--- start DOCUMENT EXTRACT ---

Okay, great. That's helpful. And then I guess on the outlook for 2013, maybe could you just provide a little bit of a roadmap around the infrastructure? And given that like you said, we continue to have kind of pockets of tightness. How should we think about that for 'thirteen relative to 'twelve?

Are the majority of those expected to be, let's say, debottlenecked by midyear? Just some additional color there?

Speaker 2

Okay. Yes. Jeff lives and breathes 20 fourseven, so I'll let him answer that.

Speaker 6

Okay. Michael, obviously, this is a process and it doesn't stop at quarters and year ends. And we have permitted pipes out through 2014 2015 to try to design an infrastructure system out there that not only is safe and dependable, but also gives us flexibility and also increases our capacities to all the pipelines. So it is work in progress. We do have some major compressor stations going to be completed early in or early in the mid year 'thirteen.

It's going to help us out quite a bit. Again, adding additional units to make sure that we have some backups, spare capacity. That's obviously the goal. We also want to concentrate on lowering the fuel pressure throughout the system. And so as we grow the infrastructure, we will concentrate on trying to obtain ideal conditions and our wells have a better opportunity to produce at 100% than they are currently.

Speaker 7

Okay. Would there be any sort of, let's say, lumpiness that you would highlight as we look at 'thirteen on maybe a quarterly basis?

Speaker 2

So my expectation, Michael, as we've relayed to you that 13, we expect things to be getting smoother in regard to what we can comfortably expect versus what we'll actually realize. The permits for our 13 program have been and all our location discussions with Williams has gone very well. Williams has submitted permits for the 2013 program and we're 95% complete with that permit application for our 13 program. We'll have a little bit more spread and a little bit more capacity in not only existing areas, but we'll have some also some additional area so that we'll be able to move our gas through the existing pipe. So expectation is it's not going to be lumpy.

--- end DOCUMENT EXTRACT ---

- _WHAT TO DO_
In the call transcript, how far along is the permit application for the 2013 program?

--- start STORED RECORDS ---

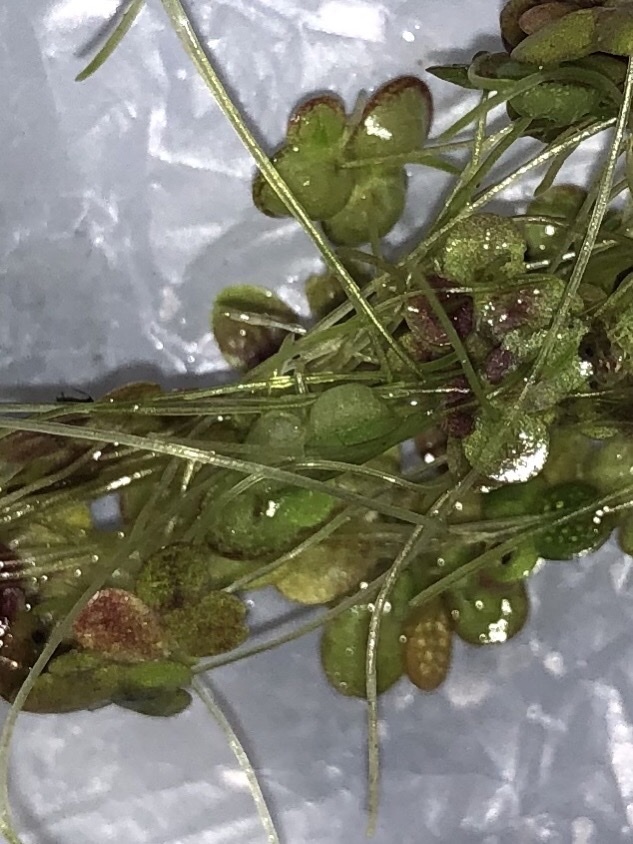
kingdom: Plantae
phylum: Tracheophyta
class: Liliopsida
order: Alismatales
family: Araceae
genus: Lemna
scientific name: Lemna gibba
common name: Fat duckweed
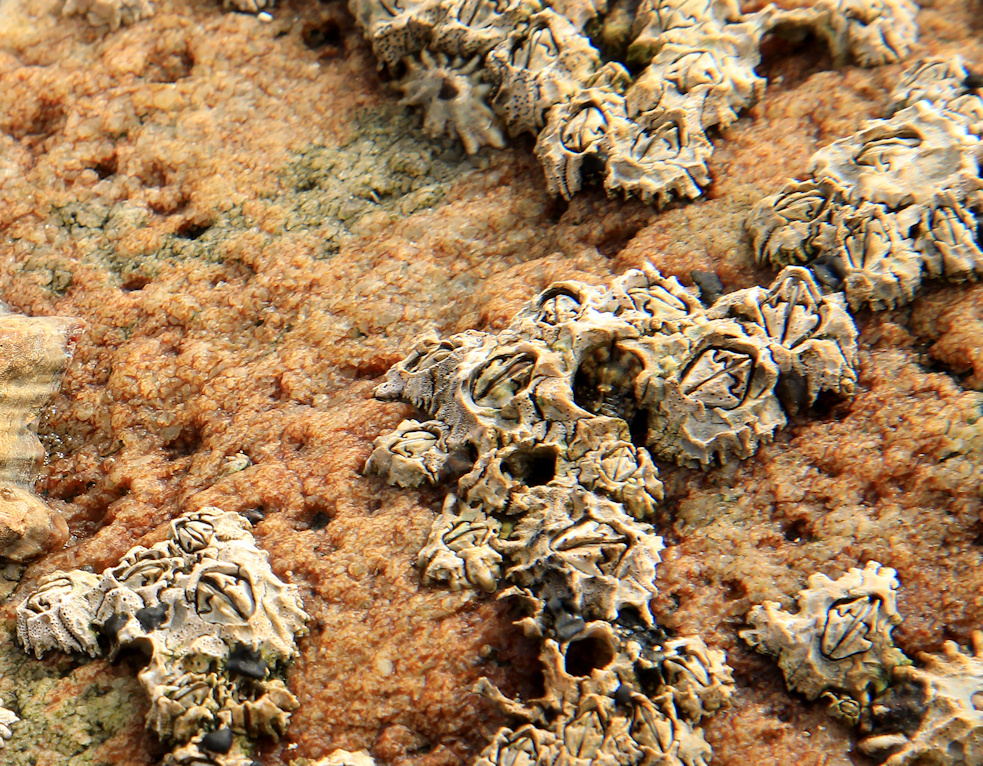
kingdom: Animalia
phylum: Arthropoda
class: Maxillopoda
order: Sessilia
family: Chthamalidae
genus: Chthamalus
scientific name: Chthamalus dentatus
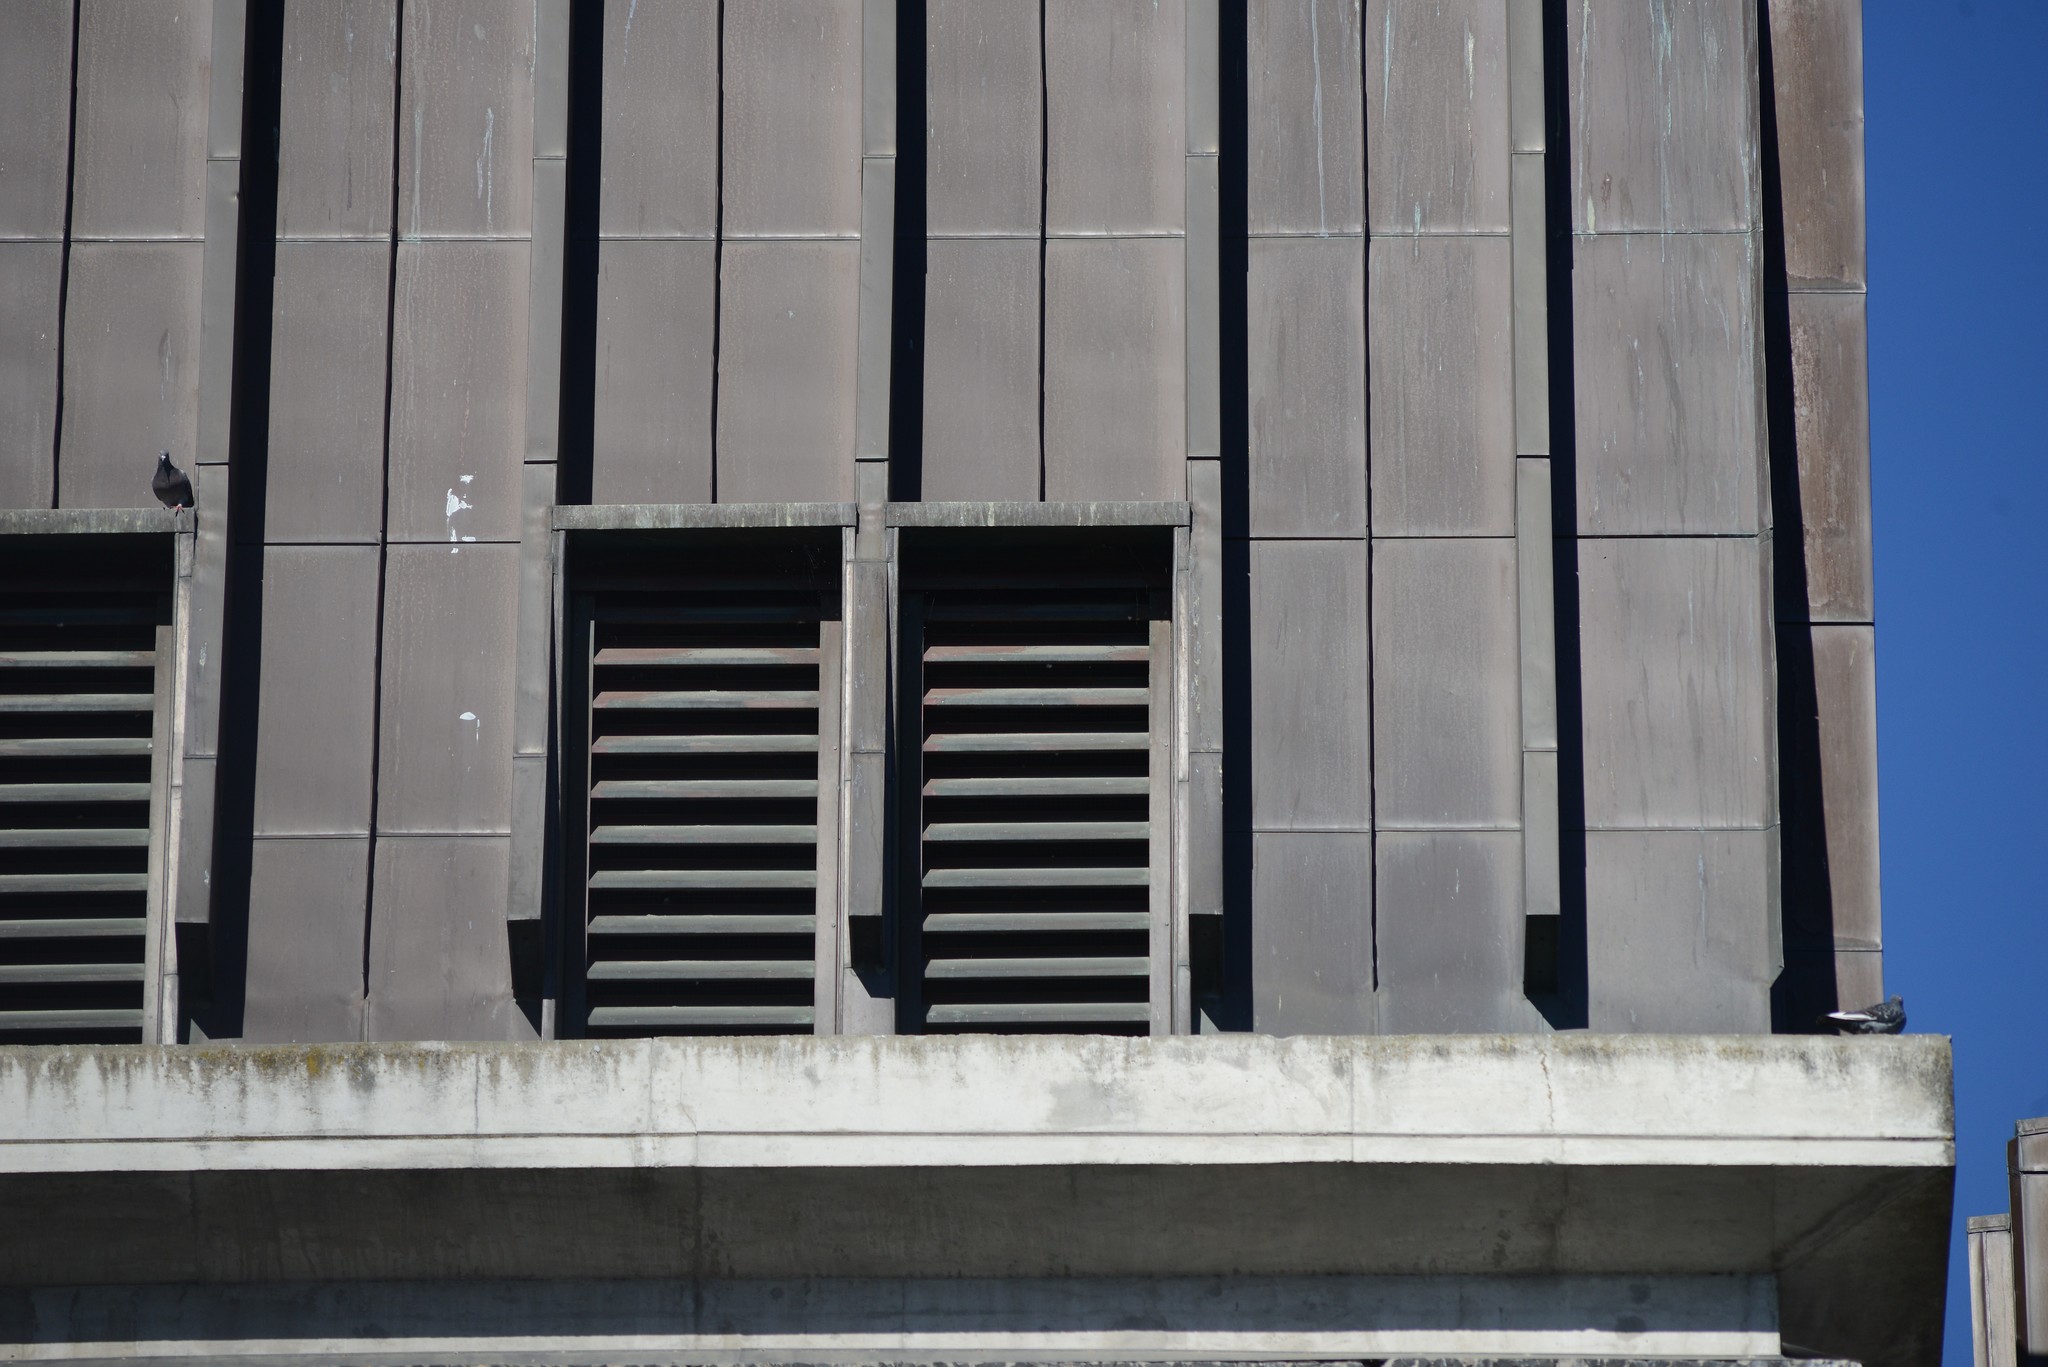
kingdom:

--- end STORED RECORDS ---

- _SOLUTION TO THE PROBLEM_
It is 95% complete.